-------- Data to examine
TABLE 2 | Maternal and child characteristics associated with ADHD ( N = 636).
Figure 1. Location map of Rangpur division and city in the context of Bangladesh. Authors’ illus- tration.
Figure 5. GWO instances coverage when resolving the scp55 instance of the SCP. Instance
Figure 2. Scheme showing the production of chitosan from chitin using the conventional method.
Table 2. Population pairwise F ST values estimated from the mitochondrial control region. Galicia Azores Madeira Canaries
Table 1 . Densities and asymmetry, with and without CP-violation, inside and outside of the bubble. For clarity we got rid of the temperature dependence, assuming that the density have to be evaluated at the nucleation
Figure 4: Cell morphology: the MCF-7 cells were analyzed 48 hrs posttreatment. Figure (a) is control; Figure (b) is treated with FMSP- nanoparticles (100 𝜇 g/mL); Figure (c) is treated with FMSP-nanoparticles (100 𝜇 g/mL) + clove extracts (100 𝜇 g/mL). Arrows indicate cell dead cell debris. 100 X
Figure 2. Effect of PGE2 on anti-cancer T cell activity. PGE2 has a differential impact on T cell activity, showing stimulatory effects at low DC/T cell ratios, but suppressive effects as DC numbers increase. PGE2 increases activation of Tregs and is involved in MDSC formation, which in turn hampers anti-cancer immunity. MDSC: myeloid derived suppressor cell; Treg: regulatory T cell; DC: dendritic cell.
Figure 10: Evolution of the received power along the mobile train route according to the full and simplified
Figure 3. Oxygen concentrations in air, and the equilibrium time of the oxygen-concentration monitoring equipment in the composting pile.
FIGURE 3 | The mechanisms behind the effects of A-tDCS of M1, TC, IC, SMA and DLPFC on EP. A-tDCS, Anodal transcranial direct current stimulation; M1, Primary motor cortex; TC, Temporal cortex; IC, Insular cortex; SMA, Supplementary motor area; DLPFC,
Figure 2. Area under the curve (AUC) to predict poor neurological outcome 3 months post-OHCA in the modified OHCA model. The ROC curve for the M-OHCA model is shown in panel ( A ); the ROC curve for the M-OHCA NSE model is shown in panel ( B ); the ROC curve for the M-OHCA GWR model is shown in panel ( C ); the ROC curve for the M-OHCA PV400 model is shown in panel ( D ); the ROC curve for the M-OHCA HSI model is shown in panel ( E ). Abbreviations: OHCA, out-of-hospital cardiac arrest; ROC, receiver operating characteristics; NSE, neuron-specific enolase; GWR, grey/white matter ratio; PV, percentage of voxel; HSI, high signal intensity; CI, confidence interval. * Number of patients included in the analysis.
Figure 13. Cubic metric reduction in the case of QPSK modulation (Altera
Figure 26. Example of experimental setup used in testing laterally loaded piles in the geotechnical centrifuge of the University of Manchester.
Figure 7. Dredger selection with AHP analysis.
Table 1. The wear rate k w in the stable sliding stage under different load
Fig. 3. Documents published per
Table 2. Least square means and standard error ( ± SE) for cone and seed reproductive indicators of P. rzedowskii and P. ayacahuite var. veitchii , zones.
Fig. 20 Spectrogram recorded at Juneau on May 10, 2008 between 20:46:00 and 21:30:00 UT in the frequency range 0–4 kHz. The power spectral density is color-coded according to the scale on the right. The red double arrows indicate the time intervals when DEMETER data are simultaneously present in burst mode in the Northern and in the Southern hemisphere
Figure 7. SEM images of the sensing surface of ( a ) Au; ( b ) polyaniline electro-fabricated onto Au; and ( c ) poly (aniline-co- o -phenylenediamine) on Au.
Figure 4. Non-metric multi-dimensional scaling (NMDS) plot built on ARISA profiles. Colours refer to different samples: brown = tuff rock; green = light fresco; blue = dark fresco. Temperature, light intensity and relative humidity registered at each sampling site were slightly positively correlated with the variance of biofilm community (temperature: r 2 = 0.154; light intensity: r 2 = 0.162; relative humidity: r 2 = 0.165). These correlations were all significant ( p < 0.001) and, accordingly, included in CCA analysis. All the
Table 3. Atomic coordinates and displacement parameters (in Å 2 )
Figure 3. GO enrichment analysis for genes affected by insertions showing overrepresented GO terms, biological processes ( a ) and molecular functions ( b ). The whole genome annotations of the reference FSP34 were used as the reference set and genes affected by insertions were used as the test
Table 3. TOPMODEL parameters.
----------------
Each entry above needs to be duplicated exactly.

Written answer:
TABLE 2 | Maternal and child characteristics associated with ADHD ( N = 636).
Figure 1. Location map of Rangpur division and city in the context of Bangladesh. Authors’ illus- tration.
Figure 5. GWO instances coverage when resolving the scp55 instance of the SCP. Instance
Figure 2. Scheme showing the production of chitosan from chitin using the conventional method.
Table 2. Population pairwise F ST values estimated from the mitochondrial control region. Galicia Azores Madeira Canaries
Table 1 . Densities and asymmetry, with and without CP-violation, inside and outside of the bubble. For clarity we got rid of the temperature dependence, assuming that the density have to be evaluated at the nucleation
Figure 4: Cell morphology: the MCF-7 cells were analyzed 48 hrs posttreatment. Figure (a) is control; Figure (b) is treated with FMSP- nanoparticles (100 𝜇 g/mL); Figure (c) is treated with FMSP-nanoparticles (100 𝜇 g/mL) + clove extracts (100 𝜇 g/mL). Arrows indicate cell dead cell debris. 100 X
Figure 2. Effect of PGE2 on anti-cancer T cell activity. PGE2 has a differential impact on T cell activity, showing stimulatory effects at low DC/T cell ratios, but suppressive effects as DC numbers increase. PGE2 increases activation of Tregs and is involved in MDSC formation, which in turn hampers anti-cancer immunity. MDSC: myeloid derived suppressor cell; Treg: regulatory T cell; DC: dendritic cell.
Figure 10: Evolution of the received power along the mobile train route according to the full and simplified
Figure 3. Oxygen concentrations in air, and the equilibrium time of the oxygen-concentration monitoring equipment in the composting pile.
FIGURE 3 | The mechanisms behind the effects of A-tDCS of M1, TC, IC, SMA and DLPFC on EP. A-tDCS, Anodal transcranial direct current stimulation; M1, Primary motor cortex; TC, Temporal cortex; IC, Insular cortex; SMA, Supplementary motor area; DLPFC,
Figure 2. Area under the curve (AUC) to predict poor neurological outcome 3 months post-OHCA in the modified OHCA model. The ROC curve for the M-OHCA model is shown in panel ( A ); the ROC curve for the M-OHCA NSE model is shown in panel ( B ); the ROC curve for the M-OHCA GWR model is shown in panel ( C ); the ROC curve for the M-OHCA PV400 model is shown in panel ( D ); the ROC curve for the M-OHCA HSI model is shown in panel ( E ). Abbreviations: OHCA, out-of-hospital cardiac arrest; ROC, receiver operating characteristics; NSE, neuron-specific enolase; GWR, grey/white matter ratio; PV, percentage of voxel; HSI, high signal intensity; CI, confidence interval. * Number of patients included in the analysis.
Figure 13. Cubic metric reduction in the case of QPSK modulation (Altera
Figure 26. Example of experimental setup used in testing laterally loaded piles in the geotechnical centrifuge of the University of Manchester.
Figure 7. Dredger selection with AHP analysis.
Table 1. The wear rate k w in the stable sliding stage under different load
Fig. 3. Documents published per
Table 2. Least square means and standard error ( ± SE) for cone and seed reproductive indicators of P. rzedowskii and P. ayacahuite var. veitchii , zones.
Fig. 20 Spectrogram recorded at Juneau on May 10, 2008 between 20:46:00 and 21:30:00 UT in the frequency range 0–4 kHz. The power spectral density is color-coded according to the scale on the right. The red double arrows indicate the time intervals when DEMETER data are simultaneously present in burst mode in the Northern and in the Southern hemisphere
Figure 7. SEM images of the sensing surface of ( a ) Au; ( b ) polyaniline electro-fabricated onto Au; and ( c ) poly (aniline-co- o -phenylenediamine) on Au.
Figure 4. Non-metric multi-dimensional scaling (NMDS) plot built on ARISA profiles. Colours refer to different samples: brown = tuff rock; green = light fresco; blue = dark fresco. Temperature, light intensity and relative humidity registered at each sampling site were slightly positively correlated with the variance of biofilm community (temperature: r 2 = 0.154; light intensity: r 2 = 0.162; relative humidity: r 2 = 0.165). These correlations were all significant ( p < 0.001) and, accordingly, included in CCA analysis. All the
Table 3. Atomic coordinates and displacement parameters (in Å 2 )
Figure 3. GO enrichment analysis for genes affected by insertions showing overrepresented GO terms, biological processes ( a ) and molecular functions ( b ). The whole genome annotations of the reference FSP34 were used as the reference set and genes affected by insertions were used as the test
Table 3. TOPMODEL parameters.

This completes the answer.